Shall we Dance? 96年に日本で大ヒットし、その年の日本アカデミー賞13部門を受賞した周防正行監督作「Shall we ダンス?」をハリウッドがリメイクした『Shall we Dance?』を観る。ハリウッド版ということで華やかになるということは想像できたけど、オリジナル版がかなりの完成度だったので、観る前からハードルはかなり高かった(笑)。しかも全米公開後5週連続でトップ10内にランクインしたという情報もあり、ますますハードルは上がっていくのだった。
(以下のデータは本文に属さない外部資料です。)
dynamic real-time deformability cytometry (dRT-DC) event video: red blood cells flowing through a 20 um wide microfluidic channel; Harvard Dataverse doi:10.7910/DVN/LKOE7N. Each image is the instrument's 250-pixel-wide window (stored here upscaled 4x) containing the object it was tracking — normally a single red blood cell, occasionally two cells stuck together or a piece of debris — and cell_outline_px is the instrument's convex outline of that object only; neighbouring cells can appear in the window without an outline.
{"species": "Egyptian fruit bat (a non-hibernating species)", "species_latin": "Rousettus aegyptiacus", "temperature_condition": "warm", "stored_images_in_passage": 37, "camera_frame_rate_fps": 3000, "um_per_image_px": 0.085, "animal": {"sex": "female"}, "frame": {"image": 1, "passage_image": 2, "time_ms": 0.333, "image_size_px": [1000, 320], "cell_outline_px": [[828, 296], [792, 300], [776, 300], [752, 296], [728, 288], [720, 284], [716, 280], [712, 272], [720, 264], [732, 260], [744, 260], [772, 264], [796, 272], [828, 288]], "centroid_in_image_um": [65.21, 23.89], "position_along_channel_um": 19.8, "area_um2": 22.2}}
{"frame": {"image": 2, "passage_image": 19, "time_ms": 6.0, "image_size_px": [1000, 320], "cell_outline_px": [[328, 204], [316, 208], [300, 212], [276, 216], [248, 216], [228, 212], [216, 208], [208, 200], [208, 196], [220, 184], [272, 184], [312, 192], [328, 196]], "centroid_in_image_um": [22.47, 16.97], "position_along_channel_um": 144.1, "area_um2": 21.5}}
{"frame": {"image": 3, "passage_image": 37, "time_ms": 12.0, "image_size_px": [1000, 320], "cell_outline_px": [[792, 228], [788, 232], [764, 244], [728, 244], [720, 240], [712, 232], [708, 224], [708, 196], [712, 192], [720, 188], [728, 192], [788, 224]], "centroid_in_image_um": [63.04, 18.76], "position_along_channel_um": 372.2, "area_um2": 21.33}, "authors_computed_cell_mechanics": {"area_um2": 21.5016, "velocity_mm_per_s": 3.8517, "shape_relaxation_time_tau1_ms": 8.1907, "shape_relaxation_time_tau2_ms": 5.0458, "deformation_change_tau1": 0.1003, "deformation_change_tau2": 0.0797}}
 仕事に家庭にと幸福な生活を送る弁護士のジョン(リチャード・ギア)。何不自由ないはずだったが、心のどこかで不思議なむなしさも感じていた。そんなある日、ジョンは通勤電車から見えるダンス教室の窓際に寂しげにたたずむ女性ポリーナ(ジェニファー・ロペス)に心を奪われる。自分でも意外な衝動に駆られ、電車を飛び降りたジョンは、ダンス教室へと向かった。

 中年男が、社交ダンスによって人生の喜びを再発見するというストーリーはほぼ日本版と同じ。いくつかの場面はオリジナル版とそっくりそのままで、なんだか嬉しくなる。そしてハリウッドらしくダンスシーンが華やかであり、日本版に有ったなにか現実感の無いみょ〜な独特の雰囲気は無く、やはりどれもスマートになってる。そして家族愛・夫婦愛大好きのアメリカらしく、妻の存在が日本版に比べて大きく、二人の絡みのシーンがかなり増えている。
しかし一番違っていたのは、主人公が社交ダンスを始めるきっかけと、そこから得たもの。日本版では役所広司扮する中年サラリーマンは、あくまでも平凡であり、ただ会社と家庭を往復する生活に虚しさを感じ、社交ダンスに夢中になることで生きがいを感じていく、人生の再生を描いたものだった。一方ハリウッド版は何不自由ない家庭で、社会的地位もある弁護士が、なにか刺激を求め下心もミエミエで社交ダンスを始める。そして幸せすぎて気がつかなかったが、今の何気ない生活がいかに幸福なことであり、自分の生きがいは妻が幸せでいることということを改めて知り、それが社交ダンスで知る人生の喜びだった。あくまでもスマートでカッコいいリチャード・ギアより、どこか不器用で奥ゆかしい役所広治に私は共感を覚える。まあこれが日本人とアメリカ人の違いそのままなんでしょうけどね(笑)それでもオリジナルを越えたシーンもあり、あのエスカレーターでバラの花を一輪持って上がってきたリチャード・ギアは、かなりキザだったが、そのあとに夫婦で踊るシーンはジーンときた。

キャスティングについては、やはりヒロインのジェニロペは草刈民代の優雅な立ち居振る舞いにはかなわなかったが、草刈民代の棒読みの台詞回しとお色気では圧倒してたね(笑)竹中直人はちょっと別格だから置いといて、渡辺えり子のダンス大好きおばさん役は、リサ・アン・ウオルターが意外によくて、コンテストでのワルツでは別人のように輝いてた。渡辺エリ子は凄かったからねえ(笑)

人生の生きがいとは、やはり何か夢中になれるものを見つけることなんだんなあ。でも私の中に社交ダンスは・・・ないなあ〜。